Another day I was doing a net check with Joe, an Australian visitor who is volunteering with the station for the spring and fall migration. We came around a corner and spotted a bundle of Juncos in a net and then both of us stood shocked to see, in the middle of them, a Sharp-shinned Hawk!  Joe started running like mad to get it out of the net and was like so happy to have his first Canadian raptor in his hand!  These little guys always make the funniest faces.

Along with us at the station there are also a variety of researchers, Kristin and Jordi were two of them!  I was lucky enough one morning (at like 5am!) to see them releasing the first bat they caught of the season!  Kristin is studying silver-haired bats (one of my favourite bat species), and let me take a close up of one!  Previously to this I'd only ever seen dead bats (through windfarm surveys I did) so it was nice to finally experience a live one.  Personally, I think silver-haired ones have the sweetest personalities of the bat family!

Along with bats and birds, I saw my very first herp of the season!  It turned out to be a melanistic gartersnake!  There aren't too many populations of these around, but Long Point is definitely a hot spot for them!

And then....It snowed again!!!

With the cold brought in another lack of birds through the area. Tree swallows stopped flying, as did the bats.  I felt bad for them all, coming this way to only be hit by yet another cold snap.  We did, however, still get some birds through our ground and jay traps that were really exciting to me!  The first one is the Eastern Towee.  If you've ever heard people telling you about "what birds say" when they sing, then you know it's incredibly difficult sometimes to get that out of your head.  I found this especially true of the Towee. Even now when I'm home I sometimes find myself walking around singing "Drink your teaaaaa!"

A second exciting bird we caught during the snow-blast was a Northern Flicker.  BUT!  This wasn't just any was an Integrate! I always knew flickers as being called "Northern Flicker", which they are, but you can also get much more specific.  In eastern Canada they are the subspecies Yellow-shafted Flicker (because the shaft of the feather is yellow!) where as in western Canada they are Red-shafted (you guessed it...because their feather shaft is red).  There are also some other differences between the two.  This one we caught (as seen below) has mostly yellow feathers, but a few of the primaries have an orange tint.  This means that somewhere down the gene pool, a yellow and red-shafted mated, creating a hybrid!
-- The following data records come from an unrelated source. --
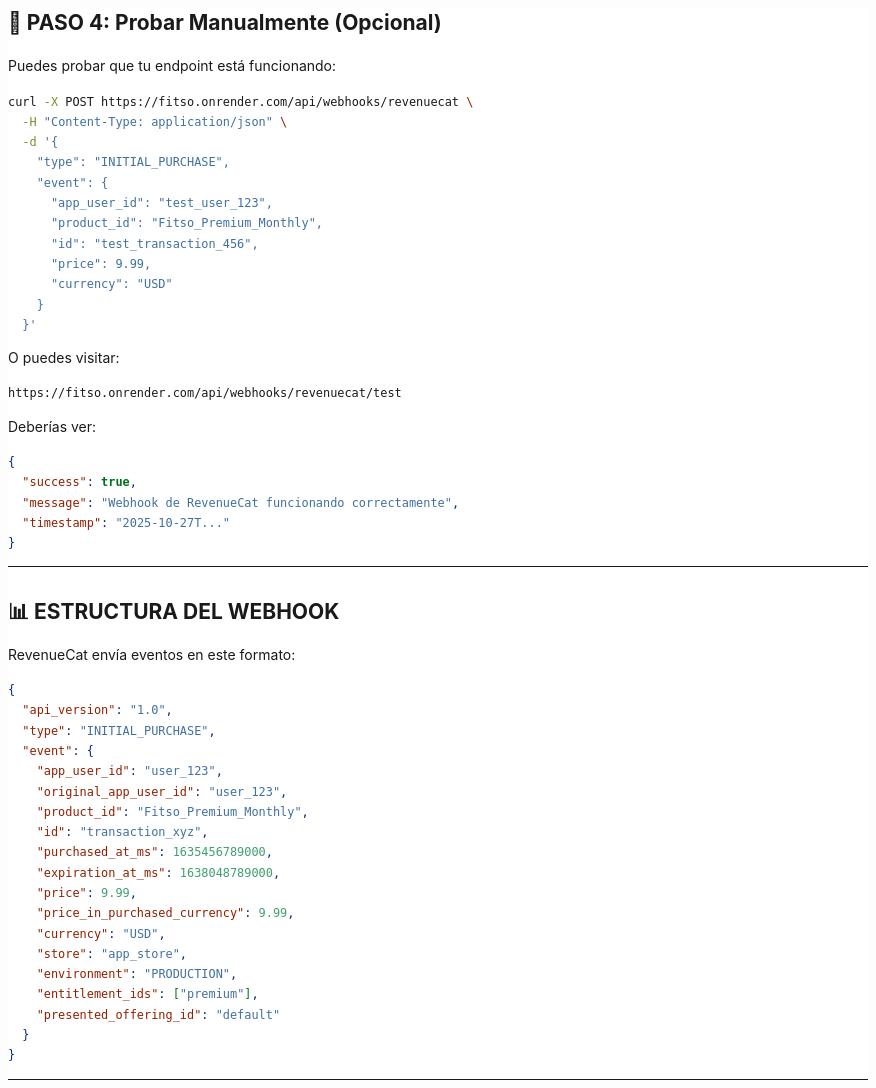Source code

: 
## 🧪 **PASO 4: Probar Manualmente (Opcional)**

Puedes probar que tu endpoint está funcionando:

```bash
curl -X POST https://fitso.onrender.com/api/webhooks/revenuecat \
  -H "Content-Type: application/json" \
  -d '{
    "type": "INITIAL_PURCHASE",
    "event": {
      "app_user_id": "test_user_123",
      "product_id": "Fitso_Premium_Monthly",
      "id": "test_transaction_456",
      "price": 9.99,
      "currency": "USD"
    }
  }'
```

O puedes visitar:
```
https://fitso.onrender.com/api/webhooks/revenuecat/test
```

Deberías ver:
```json
{
  "success": true,
  "message": "Webhook de RevenueCat funcionando correctamente",
  "timestamp": "2025-10-27T..."
}
```

---

## 📊 **ESTRUCTURA DEL WEBHOOK**

RevenueCat envía eventos en este formato:

```json
{
  "api_version": "1.0",
  "type": "INITIAL_PURCHASE",
  "event": {
    "app_user_id": "user_123",
    "original_app_user_id": "user_123",
    "product_id": "Fitso_Premium_Monthly",
    "id": "transaction_xyz",
    "purchased_at_ms": 1635456789000,
    "expiration_at_ms": 1638048789000,
    "price": 9.99,
    "price_in_purchased_currency": 9.99,
    "currency": "USD",
    "store": "app_store",
    "environment": "PRODUCTION",
    "entitlement_ids": ["premium"],
    "presented_offering_id": "default"
  }
}
```

---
 Walking around the property there were many other birds that could be heard such as red-breasted nuthatch, Canada Geese, Kingfishers, Tree Swallows, American Bitterns, Woodcocks, and more!!  Long Point really is such a magical place!

Red-breasted Nuthatch

Now...there are just a few more photos that I will be going through and posting in a Part 3 section.  Then I've gotten all the Long Point outta me....for now.